取り組む課題:
- a) サイアロン焼結体に関する本文抜粋によると、β-SiAlONはどの方法で焼結しなければならないか。
- b) サイアロン焼結体に関する本文抜粋に照らし、次の記述がそれぞれ合っているかどうかを「はい」か「いいえ」で答えよ。判断の根拠となる本文の語句をそのまま引用すること。(i) 反応焼結法の例では、α-窒化ケイ素に酸化アルミニウムなどを混ぜて焼結する。(ii) β-SiAlONは固相反応を起こす。(iii) 述べられている製造方法は、いずれも少ない原料で済む。
- c) サイアロン焼結体に関する本文抜粋で、反応焼結法の例として混合して焼結するとされている材料をすべて挙げよ。

本文抜粋:
══════

しかしながら、β-SiAlONは、固相反応を起こさないため、液相焼結法で焼結する必要がある。
【0018】
[α-SiAlON焼結体の製造方法]
一般的には、反応焼結法で、複合サイアロン焼結体を作製する。反応焼結法としては、例えば、α-窒化ケイ素(Si3N4)に、金属酸化物又は金属塩、窒化アルミニウム(AlN)、酸化アルミニウム(Al2O3)、及び酸化ケイ素(SiO2)を混合して焼結する。
【0019】
あるいは、特許文献2に記載されているように、α-SiAlON粉末及びβ-SiAlON粉末を混合した混合粉末に、Y2O3や、AlNを添加し、通常焼結にて複合サイアロンを製造できる。
【0020】
しかしながら、これらの製造方法は、いずれも原料が多数になり、しかも、AlNやY2O3などの高価な材料も含まれることから配合比の複雑さ、及びそれに伴うα/β比の調整の困難さに加えて、製造コストが高くなる問題があった。

══════

エントリ抜粋:
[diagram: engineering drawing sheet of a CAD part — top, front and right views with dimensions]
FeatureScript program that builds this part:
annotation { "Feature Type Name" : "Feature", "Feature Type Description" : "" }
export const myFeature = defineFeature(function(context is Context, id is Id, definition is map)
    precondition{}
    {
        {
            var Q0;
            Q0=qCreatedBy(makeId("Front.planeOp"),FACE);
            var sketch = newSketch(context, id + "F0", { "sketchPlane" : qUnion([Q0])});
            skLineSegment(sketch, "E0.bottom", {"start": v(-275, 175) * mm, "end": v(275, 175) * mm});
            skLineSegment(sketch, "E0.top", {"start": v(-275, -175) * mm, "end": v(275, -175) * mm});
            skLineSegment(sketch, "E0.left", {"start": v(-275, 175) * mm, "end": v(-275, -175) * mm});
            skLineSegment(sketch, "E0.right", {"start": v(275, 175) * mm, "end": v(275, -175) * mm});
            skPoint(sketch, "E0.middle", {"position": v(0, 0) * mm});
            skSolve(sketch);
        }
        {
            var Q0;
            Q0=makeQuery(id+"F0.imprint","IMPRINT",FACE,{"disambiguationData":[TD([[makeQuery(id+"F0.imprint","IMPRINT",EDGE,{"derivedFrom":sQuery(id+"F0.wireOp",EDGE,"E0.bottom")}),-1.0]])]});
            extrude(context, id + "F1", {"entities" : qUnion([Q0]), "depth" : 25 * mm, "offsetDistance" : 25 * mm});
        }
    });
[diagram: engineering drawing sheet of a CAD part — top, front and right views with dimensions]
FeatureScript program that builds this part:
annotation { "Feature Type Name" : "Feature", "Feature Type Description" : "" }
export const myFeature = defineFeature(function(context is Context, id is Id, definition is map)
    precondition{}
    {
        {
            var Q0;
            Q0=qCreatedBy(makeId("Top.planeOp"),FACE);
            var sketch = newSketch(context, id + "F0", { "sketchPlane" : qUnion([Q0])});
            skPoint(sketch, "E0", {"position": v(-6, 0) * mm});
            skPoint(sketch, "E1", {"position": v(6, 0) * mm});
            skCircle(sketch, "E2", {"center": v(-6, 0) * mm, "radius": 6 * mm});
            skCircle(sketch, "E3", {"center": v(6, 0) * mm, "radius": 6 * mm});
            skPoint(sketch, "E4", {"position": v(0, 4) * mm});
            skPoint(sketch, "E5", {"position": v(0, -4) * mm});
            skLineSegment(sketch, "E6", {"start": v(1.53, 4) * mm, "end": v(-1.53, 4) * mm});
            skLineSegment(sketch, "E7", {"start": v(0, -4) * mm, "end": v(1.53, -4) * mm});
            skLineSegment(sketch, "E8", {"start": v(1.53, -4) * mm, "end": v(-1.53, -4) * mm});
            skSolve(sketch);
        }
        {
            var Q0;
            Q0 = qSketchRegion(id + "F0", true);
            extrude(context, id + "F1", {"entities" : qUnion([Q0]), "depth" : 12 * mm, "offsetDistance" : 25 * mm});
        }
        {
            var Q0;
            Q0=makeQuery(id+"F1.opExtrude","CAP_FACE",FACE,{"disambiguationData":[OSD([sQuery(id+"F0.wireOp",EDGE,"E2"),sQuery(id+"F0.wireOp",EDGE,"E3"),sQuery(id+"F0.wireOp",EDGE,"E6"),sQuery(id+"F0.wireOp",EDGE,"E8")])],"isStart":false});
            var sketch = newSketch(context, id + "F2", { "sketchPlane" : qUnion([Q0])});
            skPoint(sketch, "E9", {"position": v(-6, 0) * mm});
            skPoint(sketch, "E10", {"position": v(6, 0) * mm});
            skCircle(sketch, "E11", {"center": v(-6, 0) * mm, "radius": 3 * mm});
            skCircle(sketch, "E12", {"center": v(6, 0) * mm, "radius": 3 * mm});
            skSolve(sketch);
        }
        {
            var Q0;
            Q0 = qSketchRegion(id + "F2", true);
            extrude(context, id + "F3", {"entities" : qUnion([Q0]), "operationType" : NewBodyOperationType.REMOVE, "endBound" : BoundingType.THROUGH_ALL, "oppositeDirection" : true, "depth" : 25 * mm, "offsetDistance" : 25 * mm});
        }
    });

══════

解答:
- a) 液相焼結法。

- b)
(i) はい。「α-窒化ケイ素(Si3N4)に、金属酸化物又は金属塩、窒化アルミニウム(AlN)、酸化アルミニウム(Al2O3)、及び酸化ケイ素(SiO2)を混合して焼結する」
(ii) いいえ。「β-SiAlONは、固相反応を起こさないため」
(iii) いいえ。「いずれも原料が多数になり」

- c) α-窒化ケイ素(Si3N4)、金属酸化物又は金属塩、窒化アルミニウム(AlN)、酸化アルミニウム(Al2O3)、酸化ケイ素(SiO2)